WHAT THIS TASK INVOLVES – How many of the lines below contain the word "Trip"? Case counts. Reply with the number alone.

AVAILABLE RECORDS –
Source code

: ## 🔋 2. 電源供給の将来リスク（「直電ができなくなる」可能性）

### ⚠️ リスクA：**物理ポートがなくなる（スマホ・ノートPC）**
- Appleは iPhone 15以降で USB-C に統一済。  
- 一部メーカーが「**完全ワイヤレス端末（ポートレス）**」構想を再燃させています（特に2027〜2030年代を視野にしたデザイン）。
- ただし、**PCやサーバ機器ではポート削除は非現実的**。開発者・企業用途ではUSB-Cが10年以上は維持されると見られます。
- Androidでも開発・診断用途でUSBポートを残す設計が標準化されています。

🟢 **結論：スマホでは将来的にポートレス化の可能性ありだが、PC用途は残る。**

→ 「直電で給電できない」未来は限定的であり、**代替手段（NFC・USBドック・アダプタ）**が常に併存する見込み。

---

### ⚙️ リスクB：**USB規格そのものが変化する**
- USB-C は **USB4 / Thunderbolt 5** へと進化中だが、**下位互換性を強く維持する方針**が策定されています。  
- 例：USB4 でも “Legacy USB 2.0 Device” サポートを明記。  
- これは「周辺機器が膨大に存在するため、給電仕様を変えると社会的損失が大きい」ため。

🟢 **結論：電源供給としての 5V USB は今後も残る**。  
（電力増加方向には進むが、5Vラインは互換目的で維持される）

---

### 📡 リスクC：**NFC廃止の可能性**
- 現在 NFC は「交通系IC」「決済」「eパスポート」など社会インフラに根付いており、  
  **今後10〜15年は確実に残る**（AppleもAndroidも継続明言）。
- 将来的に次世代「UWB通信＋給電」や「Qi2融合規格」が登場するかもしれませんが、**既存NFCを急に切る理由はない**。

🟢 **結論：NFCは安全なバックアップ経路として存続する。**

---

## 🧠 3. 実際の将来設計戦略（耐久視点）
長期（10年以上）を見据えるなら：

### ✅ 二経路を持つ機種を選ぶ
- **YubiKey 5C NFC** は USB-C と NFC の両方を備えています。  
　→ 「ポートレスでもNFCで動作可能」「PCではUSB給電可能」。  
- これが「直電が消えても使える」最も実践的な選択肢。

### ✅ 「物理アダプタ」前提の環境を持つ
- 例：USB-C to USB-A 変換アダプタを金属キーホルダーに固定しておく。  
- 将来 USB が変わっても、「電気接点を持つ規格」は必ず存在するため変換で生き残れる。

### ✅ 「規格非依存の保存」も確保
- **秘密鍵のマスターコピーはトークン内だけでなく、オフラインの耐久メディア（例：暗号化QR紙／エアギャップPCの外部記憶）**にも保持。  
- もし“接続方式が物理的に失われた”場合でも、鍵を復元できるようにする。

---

--

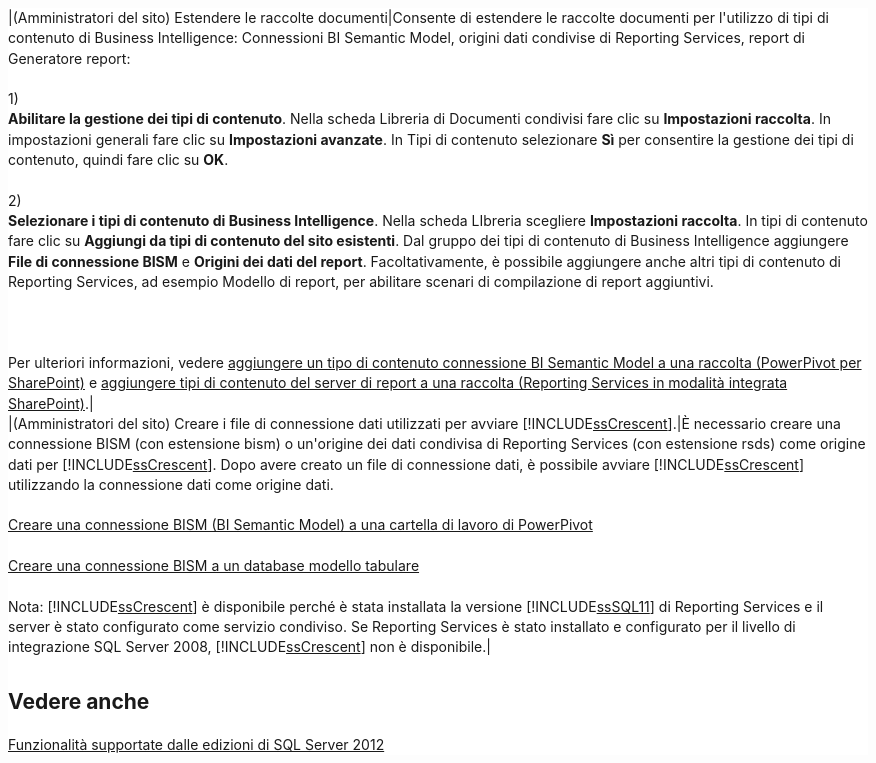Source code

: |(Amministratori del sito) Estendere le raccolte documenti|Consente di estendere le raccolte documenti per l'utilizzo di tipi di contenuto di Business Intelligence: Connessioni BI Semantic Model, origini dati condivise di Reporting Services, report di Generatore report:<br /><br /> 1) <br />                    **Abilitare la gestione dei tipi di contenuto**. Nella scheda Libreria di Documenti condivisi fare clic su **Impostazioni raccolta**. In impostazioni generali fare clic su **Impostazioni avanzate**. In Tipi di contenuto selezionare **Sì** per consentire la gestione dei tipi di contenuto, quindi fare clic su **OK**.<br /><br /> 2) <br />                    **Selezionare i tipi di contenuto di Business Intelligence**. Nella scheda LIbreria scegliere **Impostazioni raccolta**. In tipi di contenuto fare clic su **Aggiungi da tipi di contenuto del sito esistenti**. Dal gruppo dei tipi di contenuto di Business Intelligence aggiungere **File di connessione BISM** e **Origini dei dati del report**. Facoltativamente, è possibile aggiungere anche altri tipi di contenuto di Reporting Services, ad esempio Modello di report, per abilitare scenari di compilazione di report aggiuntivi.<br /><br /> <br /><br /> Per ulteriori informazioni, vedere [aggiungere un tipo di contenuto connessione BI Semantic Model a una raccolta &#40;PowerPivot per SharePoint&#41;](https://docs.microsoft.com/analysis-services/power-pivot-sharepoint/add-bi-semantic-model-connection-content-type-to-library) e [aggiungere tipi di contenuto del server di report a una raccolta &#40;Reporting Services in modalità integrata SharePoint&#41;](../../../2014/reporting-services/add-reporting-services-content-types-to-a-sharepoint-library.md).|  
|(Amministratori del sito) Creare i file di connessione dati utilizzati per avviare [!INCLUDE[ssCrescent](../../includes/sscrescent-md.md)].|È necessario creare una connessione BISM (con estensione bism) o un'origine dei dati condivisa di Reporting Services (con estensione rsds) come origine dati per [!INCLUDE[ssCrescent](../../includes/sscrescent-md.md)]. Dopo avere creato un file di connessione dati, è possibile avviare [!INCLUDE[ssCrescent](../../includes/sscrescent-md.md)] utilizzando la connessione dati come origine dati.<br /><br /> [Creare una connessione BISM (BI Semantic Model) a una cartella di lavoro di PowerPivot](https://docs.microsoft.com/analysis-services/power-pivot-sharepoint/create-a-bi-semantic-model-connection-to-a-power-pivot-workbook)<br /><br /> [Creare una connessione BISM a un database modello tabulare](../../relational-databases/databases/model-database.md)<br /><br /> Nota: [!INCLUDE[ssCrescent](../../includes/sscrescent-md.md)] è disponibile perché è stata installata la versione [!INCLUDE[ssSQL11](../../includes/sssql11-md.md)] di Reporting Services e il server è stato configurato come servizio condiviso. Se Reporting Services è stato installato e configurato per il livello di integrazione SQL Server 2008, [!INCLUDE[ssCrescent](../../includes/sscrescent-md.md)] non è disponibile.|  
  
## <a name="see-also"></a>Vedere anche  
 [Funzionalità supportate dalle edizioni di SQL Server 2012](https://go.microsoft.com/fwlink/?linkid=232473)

...

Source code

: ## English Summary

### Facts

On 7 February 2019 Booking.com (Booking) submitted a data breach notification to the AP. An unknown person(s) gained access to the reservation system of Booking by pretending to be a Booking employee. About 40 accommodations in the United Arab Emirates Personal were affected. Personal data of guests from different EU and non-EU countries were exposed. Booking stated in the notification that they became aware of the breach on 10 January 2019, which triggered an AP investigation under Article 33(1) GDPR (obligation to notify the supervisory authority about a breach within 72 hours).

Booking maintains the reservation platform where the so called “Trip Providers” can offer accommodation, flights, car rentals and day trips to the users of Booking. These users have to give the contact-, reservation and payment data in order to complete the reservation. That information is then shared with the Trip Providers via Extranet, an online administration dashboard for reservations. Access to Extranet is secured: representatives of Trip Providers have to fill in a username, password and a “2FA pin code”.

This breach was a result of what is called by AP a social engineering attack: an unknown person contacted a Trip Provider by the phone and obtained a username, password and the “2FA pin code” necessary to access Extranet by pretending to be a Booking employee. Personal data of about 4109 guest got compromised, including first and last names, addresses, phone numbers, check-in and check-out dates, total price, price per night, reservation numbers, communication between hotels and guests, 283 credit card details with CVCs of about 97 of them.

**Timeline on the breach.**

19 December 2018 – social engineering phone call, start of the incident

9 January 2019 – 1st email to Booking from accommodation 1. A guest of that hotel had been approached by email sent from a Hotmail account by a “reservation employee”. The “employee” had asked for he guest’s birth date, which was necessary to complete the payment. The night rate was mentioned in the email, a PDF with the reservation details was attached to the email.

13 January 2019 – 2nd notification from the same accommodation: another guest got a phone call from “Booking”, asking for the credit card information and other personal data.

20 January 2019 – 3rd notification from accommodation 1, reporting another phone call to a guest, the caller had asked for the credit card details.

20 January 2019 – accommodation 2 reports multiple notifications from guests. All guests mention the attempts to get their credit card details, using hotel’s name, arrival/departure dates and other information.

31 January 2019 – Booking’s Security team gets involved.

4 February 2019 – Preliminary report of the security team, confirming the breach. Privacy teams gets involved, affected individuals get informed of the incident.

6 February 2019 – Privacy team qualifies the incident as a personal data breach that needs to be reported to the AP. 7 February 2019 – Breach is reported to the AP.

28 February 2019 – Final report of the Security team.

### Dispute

TASK SOLUTION – 2